Taipei/Beijing | EGINDO.co – Kementerian pertahanan Taiwan memperingatkan China tentang tindakan balasan yang kuat pada Rabu (13 Oktober) jika pasukannya terlalu dekat dengan pulau itu, karena Beijing mempertahankan serangannya ke zona pertahanan udara Taiwan sebagai langkah “adil” untuk melindungi perdamaian dan stabilitas.
Ketegangan militer dengan China, yang mengklaim Taiwan sebagai wilayahnya sendiri, adalah yang terburuk dalam lebih dari 40 tahun, menteri pertahanan Taiwan mengatakan pekan lalu, menambahkan China akan mampu melakukan invasi “skala penuh” pada tahun 2025.
Dia berbicara setelah China melancarkan empat hari berturut-turut serangan angkatan udara massal ke zona identifikasi pertahanan udara Taiwan yang dimulai pada 1 Oktober, bagian dari pola yang dilihat Taipei sebagai peningkatan pelecehan militer oleh Beijing.
Tidak ada tembakan yang dilepaskan dan pesawat China berada jauh dari wilayah udara Taiwan, memusatkan aktivitas mereka di sudut barat daya zona pertahanan udara Taiwan.

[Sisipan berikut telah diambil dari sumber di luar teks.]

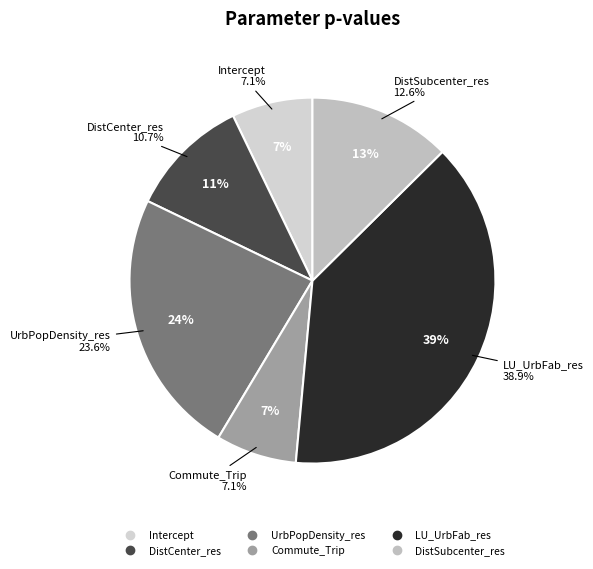

Does DistCenter_res account for over 50% of the chart?

No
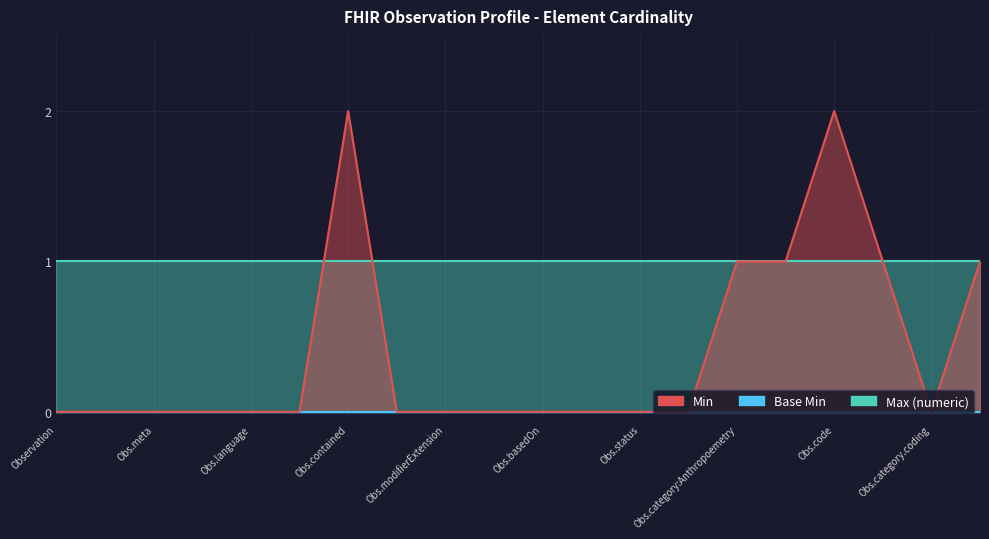

What is the label of the 16th point from the left?

Observation.category:BodyWeight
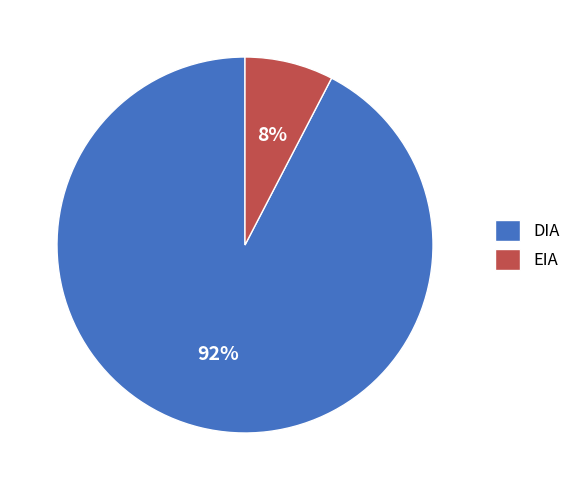

Which has a higher value, DIA or EIA?

DIA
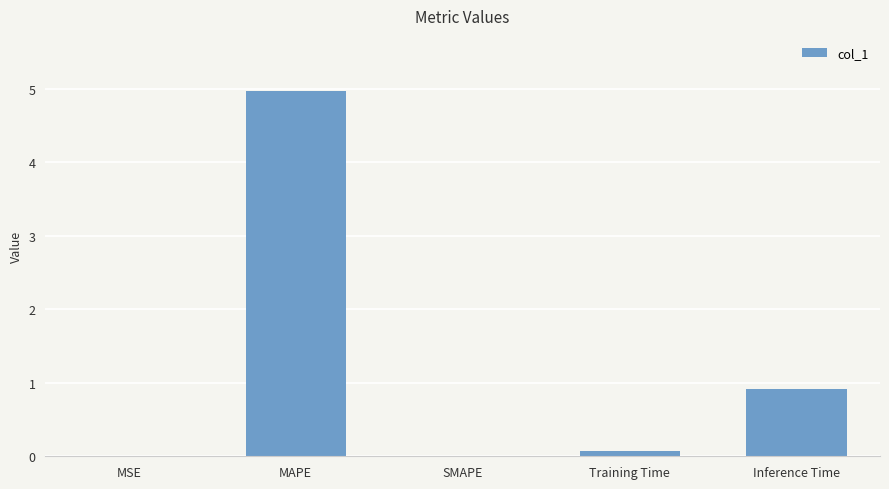

Which label corresponds to the largest value in the chart?

MAPE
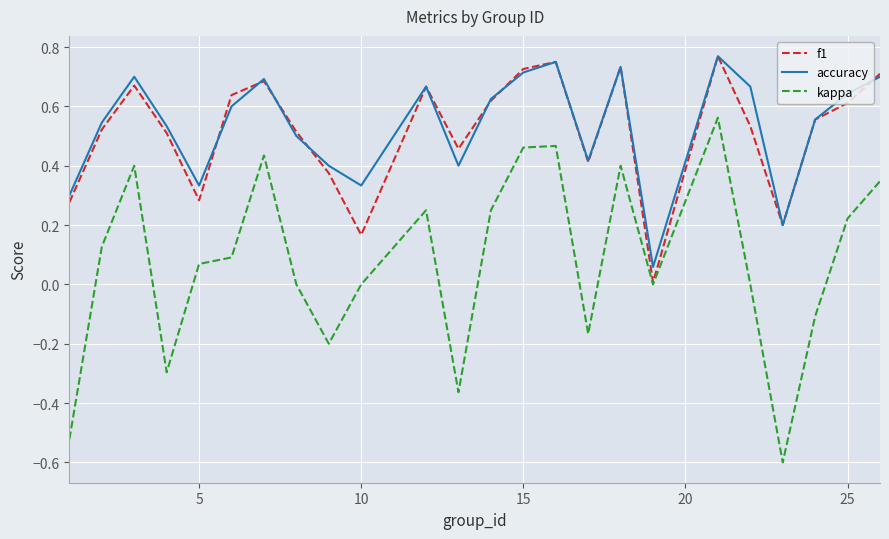

True or false: kappa and accuracy cross at least once.

False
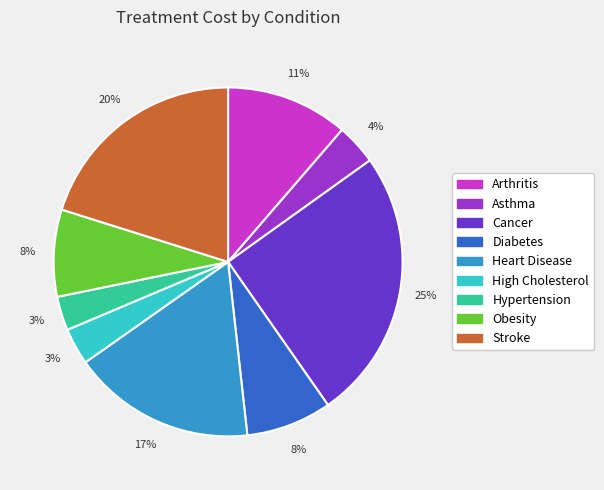

The Cancer slice represents 11% of the pie. True or false?

False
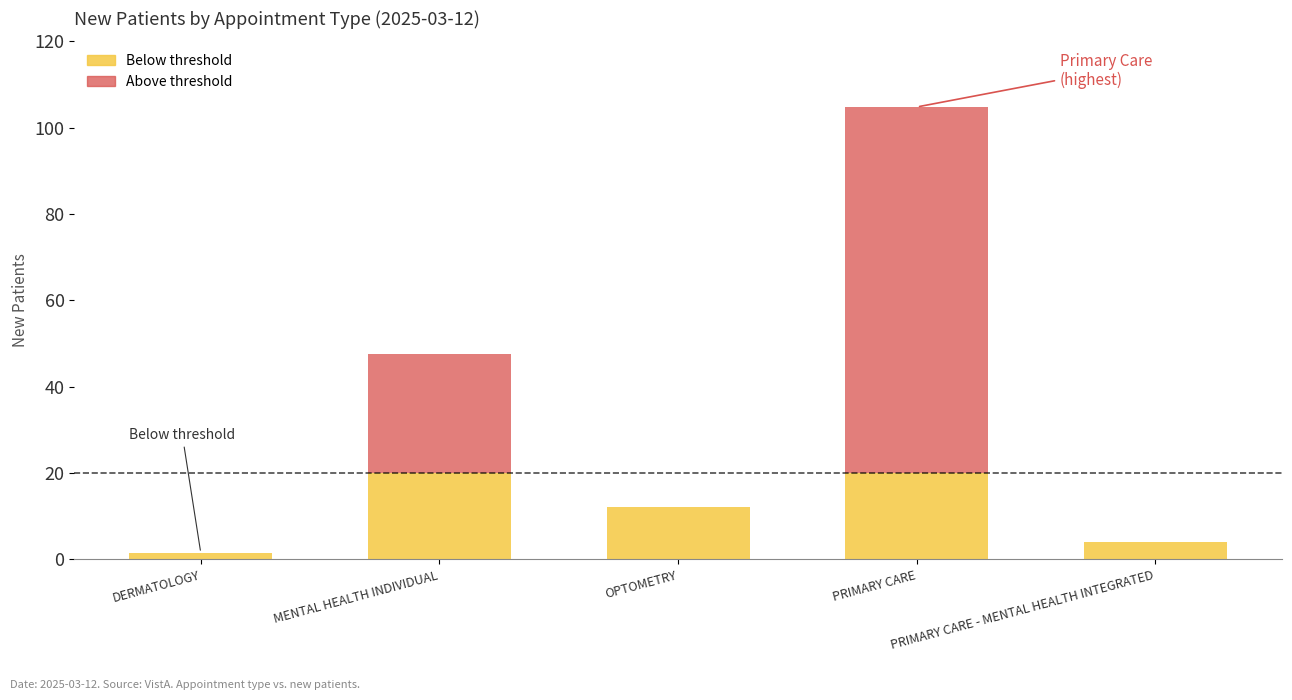

Rank the categories by Below threshold value from highest to lowest.

MENTAL HEALTH INDIVIDUAL, PRIMARY CARE, OPTOMETRY, PRIMARY CARE - MENTAL HEALTH INTEGRATED, DERMATOLOGY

Dalam sebuah laporan ke parlemen, kementerian pertahanan Taiwan mengatakan pasukan mereka akan mematuhi prinsip “semakin dekat mereka ke pulau itu, semakin kuat tindakan balasan”, meskipun tidak memberikan rincian.
Kementerian menyatakan keprihatinan lagi tentang kecakapan China yang berkembang, dengan kapal induk baru, kapal selam bertenaga nuklir dan kapal serbu amfibi mulai beroperasi.
Kemampuan China dalam menolak akses dan memblokade Selat Taiwan “menjadi semakin lengkap, yang akan menimbulkan tantangan dan ancaman serius bagi operasi pertahanan kami”, tambahnya.
China menyalahkan Taiwan, dan pendukung internasionalnya yang paling penting Amerika Serikat, atas ketegangan, sebuah poin yang Ma Xiaoguang, juru bicara Kantor Urusan Taiwan China, dibuat lagi di Beijing, menunjuk jari ke Partai Progresif Demokratik (DPP) yang berkuasa di Taiwan.
Latihan China ditujukan untuk “kolusi” dengan pasukan asing – referensi terselubung untuk dukungan AS untuk Taiwan – dan kegiatan separatis, melindungi kedaulatan negara dan integritas teritorial serta perdamaian dan stabilitas di Selat Taiwan, tambahnya.
“Itu benar-benar hanya tindakan,” kata Ma.
“Otoritas DPP ‘hyping dari apa yang disebut ‘ancaman militer’ dari daratan adalah untuk sepenuhnya membalikkan benar dan salah, dan tuduhan palsu,” tambahnya.
“Jika otoritas DPP dengan keras kepala terus melakukan hal-hal dengan cara yang salah, dan tidak tahu bagaimana mundur dari tepi, itu hanya akan mendorong Taiwan ke dalam situasi yang lebih berbahaya.”
Taiwan mengatakan itu adalah negara merdeka yang disebut Republik China, nama resminya, dan akan mempertahankan kebebasan dan demokrasinya.
Terlepas dari komentar Ma, baik Presiden China Xi Jinping dan Presiden Taiwan Tsai Ing-wen membuat pidato yang relatif berdamai pada akhir pekan, bahkan ketika Xi berjanji untuk membawa Taiwan di bawah kendalinya dan Tsai mengatakan mereka tidak akan dipaksa untuk tunduk pada China.
Xi tidak menyebutkan menggunakan kekuatan atas Taiwan, sementara Tsai menegaskan kembali keinginan untuk perdamaian dan dialog dengan China.
Tsai, berbicara pada pertemuan rutin partai pada hari Rabu, menegaskan kembali bahwa pemerintah tidak pernah “mengendur” ketika dihadapkan dengan ancaman militer China tetapi juga tidak pernah “maju dengan gegabah”.
“Saya juga ingin mengulangi bahwa kami tidak akan pernah menyerah pada tekanan,” tambahnya.